The advisors are anticipated to employ a range of technologies and initiatives in the design of the mine and processing facilities to materially reduce greenhouse gas emissions and the environmental impact of the operations.

Foran says its due diligence to date has highlighted the potentially superior returns achievable through implementing this strategy, while the use of battery-electric vehicles will also be safer for employees, reducing risk of injury and physical stressors, such as vibration and noise.

The FS team includes experts from:

  • Stantec – mine design and engineering;
  • Knight Piésold Ltd – tailings storage facility design;
  • Halyard Inc – process plant design;
  • Micon International Limited – resource estimate;
  • Base Metallurgical Laboratories Ltd – metallurgical testing;
  • Canada North Environmental Services Ltd – environmental; and
  • Synergy Enterprises – sustainability and carbon accounting

Dan Myerson, Executive Chair of Foran, said: “The appointment of these world-class environmental and engineering specialists reflects our ambition to develop a technically and economically compelling solution to the environmental and social challenges which have been traditionally associated with the sector. We are therefore thrilled that professionals of this calibre have agreed to support us on this journey.”

He added: “Together, we intend to ensure that our operations emit net zero greenhouse gases and set new safety benchmarks for the industry, while also ensuring that the local community and the broader Canadian population benefit from our operations. The responsible production of copper and zinc is critical as the world transitions to a low carbon future; these metals are used in the production of renewable energy assets and electronic industries, for example. We look forward to providing more updates, in relation to our infill and expansion drilling, as well as announcing more detailed plans about how we will be putting our ambitions into practice.”

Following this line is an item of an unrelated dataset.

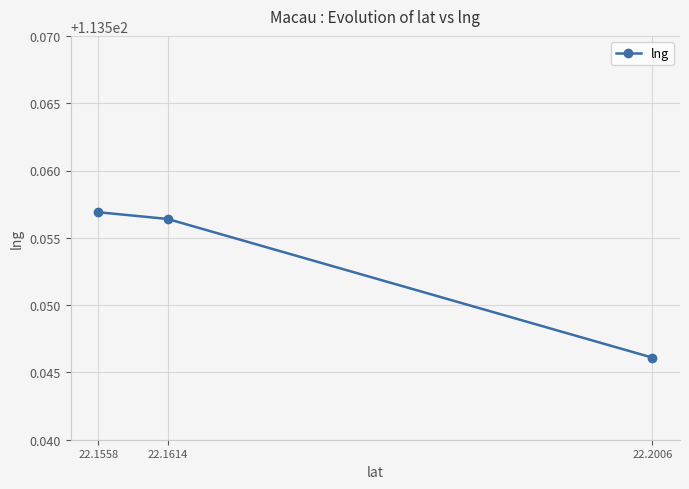

What is the average value?

113.6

The 2020 prefeasibility study on McIlvenna Bay envisaged a 3,600 t/d underground operation with on‐site crushing and mineral processing facilities, a paste plant and filtered tailings storage facility. It considered a nine-year life of mine and scheduled treatment of the full reserve of 11.34 Mt grading 4.01% Zn, 1.14% Cu, 0.54 g/t Au and 20.97 g/t Ag. It also included plans for McIlvenna Bay to be an early adopter of battery-electric haul trucks.

Foran recently commenced its largest drill program ever (pictured), with over 30,000 m of infill and expansion drilling in the deposit. This has been designed to maximise the conversion of the current inferred resource to the indicated resource category, which can then be interrogated for inclusion in the updated reserve statement.

Foran says the feasibility study will, among other things, look to:

  • Further optimise and detail the McIlvenna Bay project engineering, including the estimation of reserves, mine design, stope sequence, development and production schedules;
  • Refine power and equipment requirements to support the company’s commitment to carbon neutral operations;
  • Update and detail the design and feasibility of the tailings desulphurisation process, dry stack storage facility and cemented paste backfill processes;
  • Provide detailed construction scheduling, including optimisations that would arise from pre-fabrication and/or modular (off-site) construction to the greatest extent possible;
  • Identify further mine optimisation to increase productivity and reduce operational expenditures; and
  • Consider equipment usage and activities where greenhouse gas emissions can be eliminated, reduced or offset to ensure that McIlvenna Bay is a carbon neutral operation.